### To-do item
Convert all of the data below into a numbered list, skipping any blank lines and leaving out the pictures.

### Records for this task
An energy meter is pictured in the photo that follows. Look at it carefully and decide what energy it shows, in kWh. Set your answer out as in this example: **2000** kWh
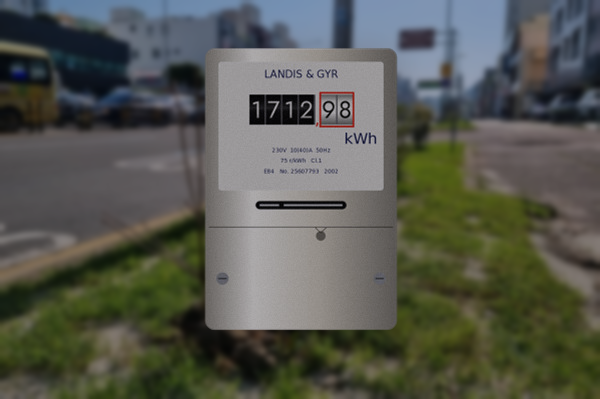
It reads **1712.98** kWh
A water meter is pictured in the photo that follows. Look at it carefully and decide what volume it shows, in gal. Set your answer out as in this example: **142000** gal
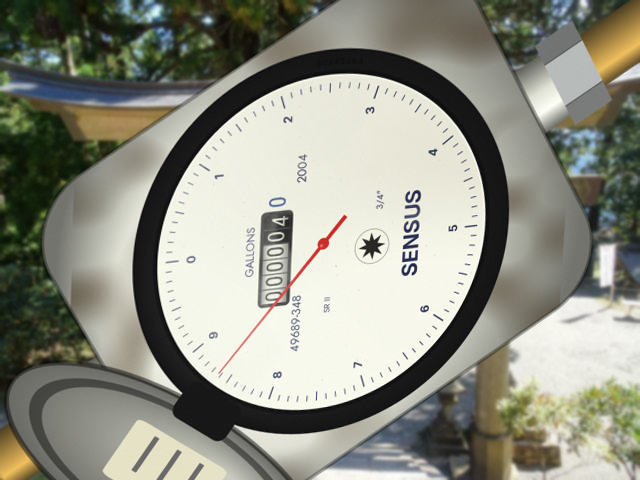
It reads **38.6** gal
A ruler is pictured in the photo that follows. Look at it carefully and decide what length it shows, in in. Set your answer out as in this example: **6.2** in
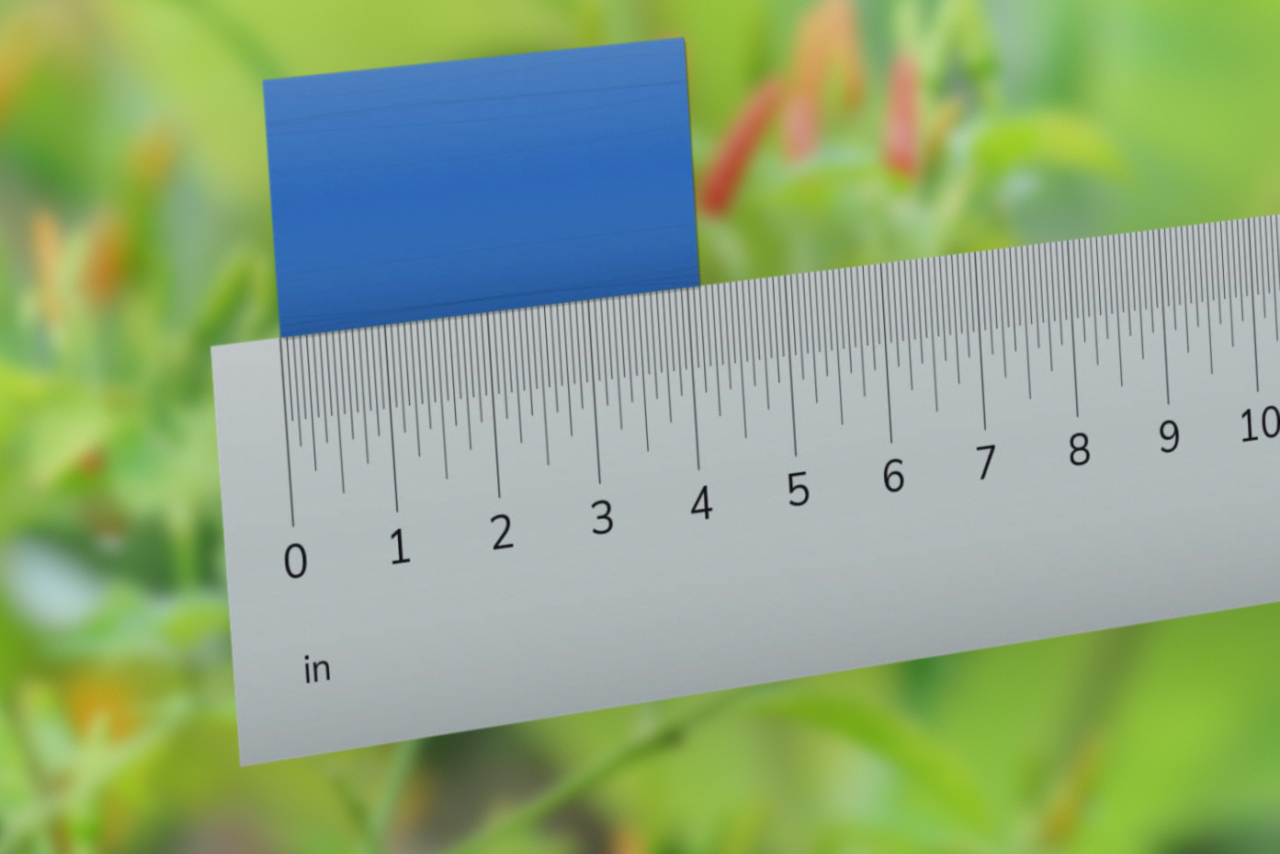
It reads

### Completed exercise
1. An energy meter is pictured in the photo that follows. Look at it carefully and decide what energy it shows, in kWh. Set your answer out as in this example: **2000** kWh
2. It reads **1712.98** kWh
3. A water meter is pictured in the photo that follows. Look at it carefully and decide what volume it shows, in gal. Set your answer out as in this example: **142000** gal
4. It reads **38.6** gal
5. A ruler is pictured in the photo that follows. Look at it carefully and decide what length it shows, in in. Set your answer out as in this example: **6.2** in
6. It reads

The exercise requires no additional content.